Collected data:
"""
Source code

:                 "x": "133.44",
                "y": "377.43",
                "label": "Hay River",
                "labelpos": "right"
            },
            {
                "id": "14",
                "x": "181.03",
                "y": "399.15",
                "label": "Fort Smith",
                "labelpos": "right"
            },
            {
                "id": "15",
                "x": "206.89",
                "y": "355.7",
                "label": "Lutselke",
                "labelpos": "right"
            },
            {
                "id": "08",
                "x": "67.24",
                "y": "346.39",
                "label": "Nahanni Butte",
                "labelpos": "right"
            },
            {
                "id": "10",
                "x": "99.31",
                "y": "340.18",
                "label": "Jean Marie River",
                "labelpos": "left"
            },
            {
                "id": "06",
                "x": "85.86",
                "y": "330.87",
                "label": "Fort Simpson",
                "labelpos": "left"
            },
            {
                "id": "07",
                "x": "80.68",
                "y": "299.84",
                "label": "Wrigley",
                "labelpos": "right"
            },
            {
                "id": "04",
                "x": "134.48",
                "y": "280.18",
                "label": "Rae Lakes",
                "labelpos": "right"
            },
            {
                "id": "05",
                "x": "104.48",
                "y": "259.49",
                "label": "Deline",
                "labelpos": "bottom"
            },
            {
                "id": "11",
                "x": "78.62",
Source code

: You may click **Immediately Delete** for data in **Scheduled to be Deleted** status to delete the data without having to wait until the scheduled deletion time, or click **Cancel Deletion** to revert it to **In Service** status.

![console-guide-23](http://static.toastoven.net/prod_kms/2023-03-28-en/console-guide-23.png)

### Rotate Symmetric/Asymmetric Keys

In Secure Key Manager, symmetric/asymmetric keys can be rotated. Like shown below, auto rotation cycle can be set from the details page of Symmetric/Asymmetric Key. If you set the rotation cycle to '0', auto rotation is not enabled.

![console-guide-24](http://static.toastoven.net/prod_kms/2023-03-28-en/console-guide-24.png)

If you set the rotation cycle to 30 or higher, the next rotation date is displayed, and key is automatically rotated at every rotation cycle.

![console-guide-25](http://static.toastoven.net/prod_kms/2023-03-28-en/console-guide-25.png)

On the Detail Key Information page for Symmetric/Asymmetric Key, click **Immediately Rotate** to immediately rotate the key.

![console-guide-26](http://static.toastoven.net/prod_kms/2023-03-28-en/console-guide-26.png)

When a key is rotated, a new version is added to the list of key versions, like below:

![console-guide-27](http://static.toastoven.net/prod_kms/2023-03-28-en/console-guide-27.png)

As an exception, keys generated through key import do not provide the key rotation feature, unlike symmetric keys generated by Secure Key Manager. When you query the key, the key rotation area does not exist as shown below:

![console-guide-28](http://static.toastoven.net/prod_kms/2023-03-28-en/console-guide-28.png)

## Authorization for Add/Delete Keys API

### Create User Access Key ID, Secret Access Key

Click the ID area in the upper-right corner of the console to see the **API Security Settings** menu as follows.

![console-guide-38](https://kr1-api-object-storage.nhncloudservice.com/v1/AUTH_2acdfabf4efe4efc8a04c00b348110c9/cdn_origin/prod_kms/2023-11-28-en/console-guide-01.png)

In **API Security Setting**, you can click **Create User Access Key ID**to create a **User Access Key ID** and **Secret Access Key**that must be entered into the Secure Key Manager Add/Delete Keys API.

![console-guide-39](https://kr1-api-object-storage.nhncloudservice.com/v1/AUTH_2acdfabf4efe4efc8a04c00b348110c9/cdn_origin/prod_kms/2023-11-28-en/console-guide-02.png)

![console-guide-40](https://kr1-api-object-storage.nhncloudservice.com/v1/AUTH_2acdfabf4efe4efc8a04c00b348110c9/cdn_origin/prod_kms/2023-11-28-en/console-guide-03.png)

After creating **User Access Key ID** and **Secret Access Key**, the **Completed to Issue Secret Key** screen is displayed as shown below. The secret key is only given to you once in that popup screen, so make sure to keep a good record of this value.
"""
Output all of the data again. Match it exactly.

RESPONSE BELOW ::
Source code

:                 "x": "133.44",
                "y": "377.43",
                "label": "Hay River",
                "labelpos": "right"
            },
            {
                "id": "14",
                "x": "181.03",
                "y": "399.15",
                "label": "Fort Smith",
                "labelpos": "right"
            },
            {
                "id": "15",
                "x": "206.89",
                "y": "355.7",
                "label": "Lutselke",
                "labelpos": "right"
            },
            {
                "id": "08",
                "x": "67.24",
                "y": "346.39",
                "label": "Nahanni Butte",
                "labelpos": "right"
            },
            {
                "id": "10",
                "x": "99.31",
                "y": "340.18",
                "label": "Jean Marie River",
                "labelpos": "left"
            },
            {
                "id": "06",
                "x": "85.86",
                "y": "330.87",
                "label": "Fort Simpson",
                "labelpos": "left"
            },
            {
                "id": "07",
                "x": "80.68",
                "y": "299.84",
                "label": "Wrigley",
                "labelpos": "right"
            },
            {
                "id": "04",
                "x": "134.48",
                "y": "280.18",
                "label": "Rae Lakes",
                "labelpos": "right"
            },
            {
                "id": "05",
                "x": "104.48",
                "y": "259.49",
                "label": "Deline",
                "labelpos": "bottom"
            },
            {
                "id": "11",
                "x": "78.62",
Source code

: You may click **Immediately Delete** for data in **Scheduled to be Deleted** status to delete the data without having to wait until the scheduled deletion time, or click **Cancel Deletion** to revert it to **In Service** status.

![console-guide-23](http://static.toastoven.net/prod_kms/2023-03-28-en/console-guide-23.png)

### Rotate Symmetric/Asymmetric Keys

In Secure Key Manager, symmetric/asymmetric keys can be rotated. Like shown below, auto rotation cycle can be set from the details page of Symmetric/Asymmetric Key. If you set the rotation cycle to '0', auto rotation is not enabled.

![console-guide-24](http://static.toastoven.net/prod_kms/2023-03-28-en/console-guide-24.png)

If you set the rotation cycle to 30 or higher, the next rotation date is displayed, and key is automatically rotated at every rotation cycle.

![console-guide-25](http://static.toastoven.net/prod_kms/2023-03-28-en/console-guide-25.png)

On the Detail Key Information page for Symmetric/Asymmetric Key, click **Immediately Rotate** to immediately rotate the key.

![console-guide-26](http://static.toastoven.net/prod_kms/2023-03-28-en/console-guide-26.png)

When a key is rotated, a new version is added to the list of key versions, like below:

![console-guide-27](http://static.toastoven.net/prod_kms/2023-03-28-en/console-guide-27.png)

As an exception, keys generated through key import do not provide the key rotation feature, unlike symmetric keys generated by Secure Key Manager. When you query the key, the key rotation area does not exist as shown below:

![console-guide-28](http://static.toastoven.net/prod_kms/2023-03-28-en/console-guide-28.png)

## Authorization for Add/Delete Keys API

### Create User Access Key ID, Secret Access Key

Click the ID area in the upper-right corner of the console to see the **API Security Settings** menu as follows.

![console-guide-38](https://kr1-api-object-storage.nhncloudservice.com/v1/AUTH_2acdfabf4efe4efc8a04c00b348110c9/cdn_origin/prod_kms/2023-11-28-en/console-guide-01.png)

In **API Security Setting**, you can click **Create User Access Key ID**to create a **User Access Key ID** and **Secret Access Key**that must be entered into the Secure Key Manager Add/Delete Keys API.

![console-guide-39](https://kr1-api-object-storage.nhncloudservice.com/v1/AUTH_2acdfabf4efe4efc8a04c00b348110c9/cdn_origin/prod_kms/2023-11-28-en/console-guide-02.png)

![console-guide-40](https://kr1-api-object-storage.nhncloudservice.com/v1/AUTH_2acdfabf4efe4efc8a04c00b348110c9/cdn_origin/prod_kms/2023-11-28-en/console-guide-03.png)

After creating **User Access Key ID** and **Secret Access Key**, the **Completed to Issue Secret Key** screen is displayed as shown below. The secret key is only given to you once in that popup screen, so make sure to keep a good record of this value.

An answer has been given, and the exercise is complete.